Photo: Ryan Remiorz La Presse canadienne Les changements législatifs proposés pour Investissement Québec, qui découlent d’un engagement pris l’an dernier par la Coalition avenir Québec (CAQ), visent notamment à rendre l’organisme plus dynamique sur la scène mondiale.

L’éventuelle dynamique entre la nouvelle division d’Investissement Québec (IQ) axée sur l’international et les autres démarcheurs du même type s’est invitée mercredi à la commission parlementaire qui étudie le projet de loi 27 concernant la réforme du bras financier du gouvernement.
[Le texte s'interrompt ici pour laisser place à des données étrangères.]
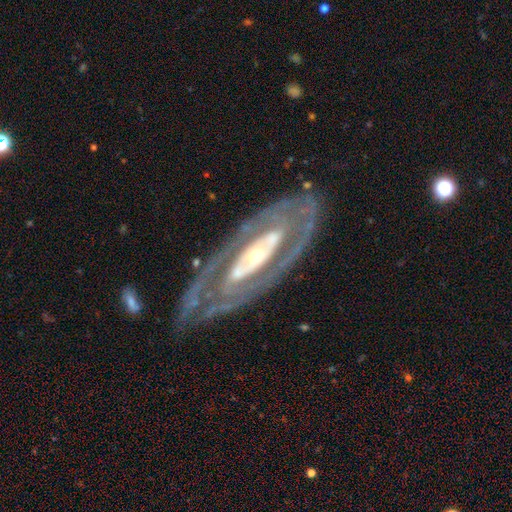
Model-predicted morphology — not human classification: type=featured or disk (86%); edge-on=no (88%); bar=no (51%); spiral arms=yes (73%); winding=tight (65%); arm count=2 (48%); bulge=small (48%); merging=none (74%).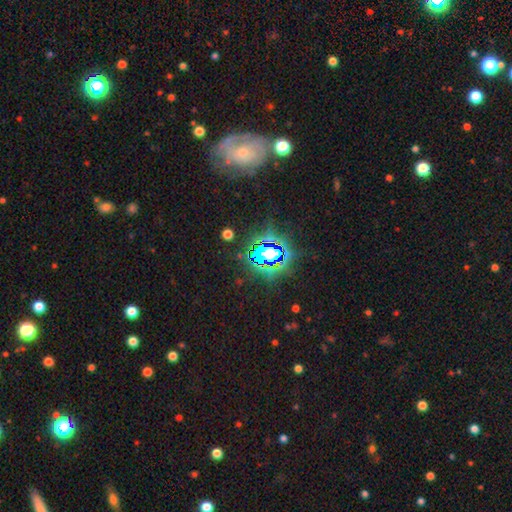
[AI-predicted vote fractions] Smooth or featured? Predicted: star or artifact (p=0.74).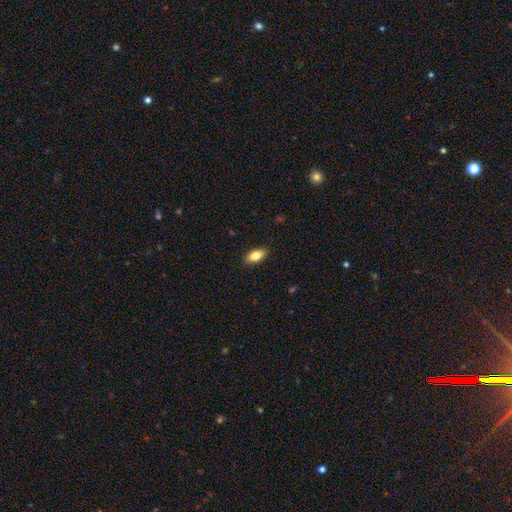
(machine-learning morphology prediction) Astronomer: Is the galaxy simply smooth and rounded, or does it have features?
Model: smooth — 80%.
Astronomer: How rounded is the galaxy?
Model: in between — 88%.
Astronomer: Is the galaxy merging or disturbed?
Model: none — 88%.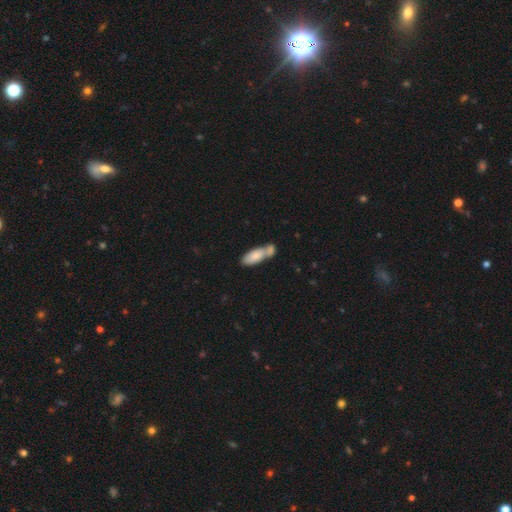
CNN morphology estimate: Smooth or featured: smooth — 77% (featured or disk — 17%)
How rounded: in between — 69% (cigar-shaped — 29%)
Merging: merger — 53% (none — 30%)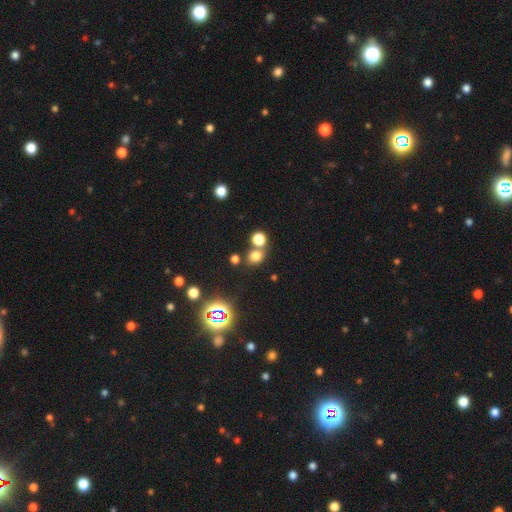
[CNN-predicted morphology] smooth 71%, star or artifact 23%, featured or disk 7%. Down the decision tree: how rounded — round (73%); merging — none (61%).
Les changements législatifs proposés pour IQ, qui découlent d’un engagement pris l’an dernier par la Coalition avenir Québec (CAQ), visent notamment à rendre l’organisme plus dynamique sur la scène mondiale afin d’attirer des capitaux étrangers vers l’économie québécoise tout en stimulant les exportations.

Tout en ayant déjà salué le désir de Québec d’attirer davantage d’investisseurs étrangers, Montréal International (MI), qui reçoit des fonds publics et privés, a indiqué dans son mémoire que, parmi les facteurs clés, figureraient la « complémentarité » avec les acteurs en place de même qu’une « confiance renouvelée » à son propre égard.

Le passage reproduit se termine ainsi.